The Principality of Ruhuna (Sinhala: රුහුණ, /si/), also referred to as the Kingdom of Ruhuna, is a region of present-day Southern and Eastern Sri Lanka. It was the centre of a flourishing civilisation and the cultural and economic centres of ancient Sri Lanka. Magama, Tissamaharama and Mahanagakula (now called as Ambalantota) were established here.

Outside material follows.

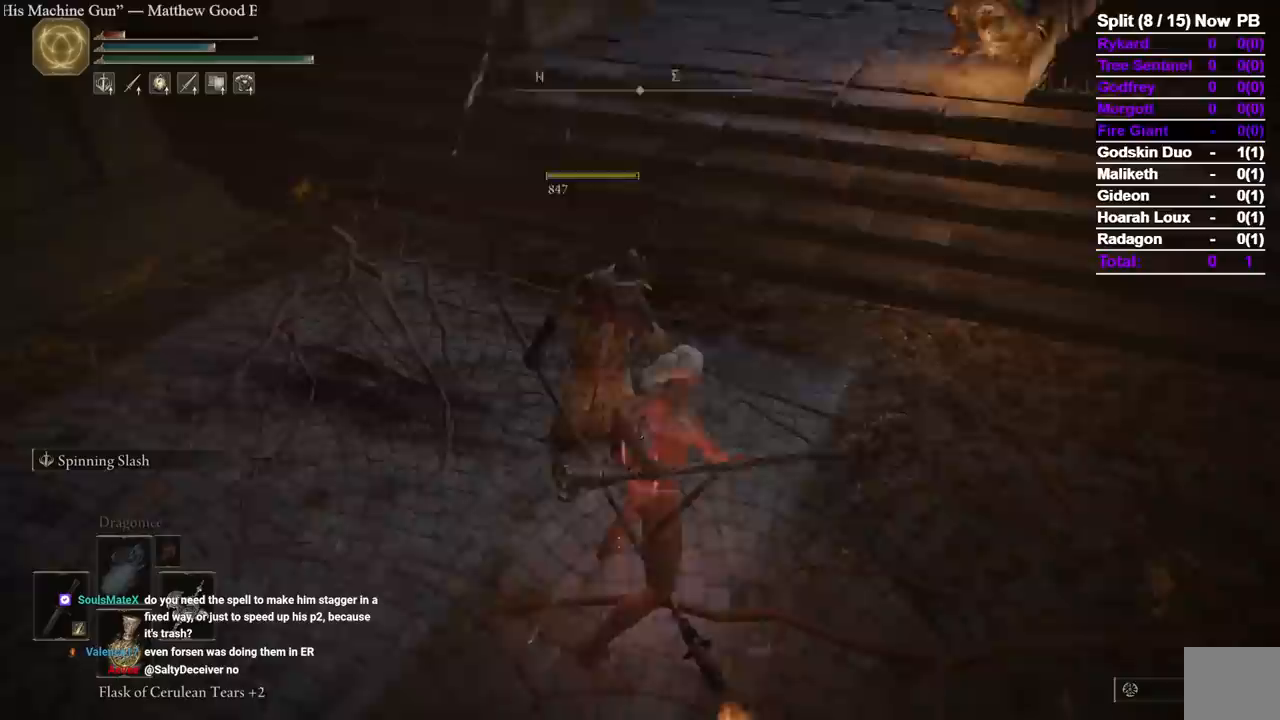
{"dt_ms": 500, "buttons": ["B"], "left_stick": "up", "right_stick": "center", "events": [[67, "right_stick", "center"], [250, "left_stick", "up"], [267, "B", "down"], [300, "right_stick", "up-right"], [367, "right_stick", "center"]]}
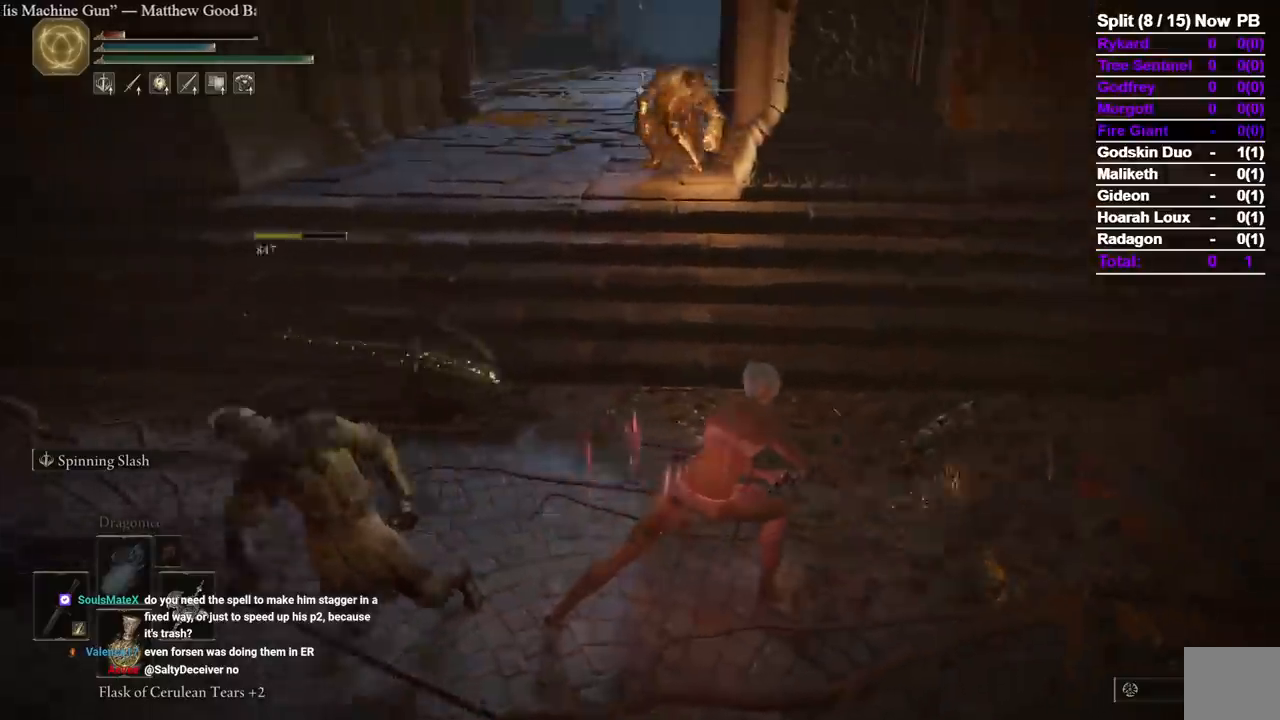
{"dt_ms": 500, "buttons": ["B"], "left_stick": "up", "right_stick": "center", "events": []}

The kingdom of Ruhuna was an important state in Sinhalese history as it was known for several rebellions against the superior states in Rajarata. The principality was defeated with its last de facto Queen Sugala been captured and executed by the invading army of Parakramabahu I. Following its annexing by Parakramabahu, the rebellions that arose were suppressed.

== Name ==
Following the arrival of Princess Buddhakachchana, six of her brothers came to Sri Lanka and settled in different parts of the island. One of the brothers, Rohana, settled in the area between Kumbukkan Oya and Deeghawapi. His settlement was named Rohana.

== History ==
===Founding===
According to the Pali chronicles, Ruhuna was founded around 200 BC by Prince Mahanaga, brother to Devanampiya Tissa of Anuradhapura, after a personal dispute. This region played a vital role in building the nation as well in the establishment of Buddhist culture.

===Significance===

The kings of Anuradhapura and the Chola kingdom during the reign over a majority of the country, generally fought against the forces of Ruhuna.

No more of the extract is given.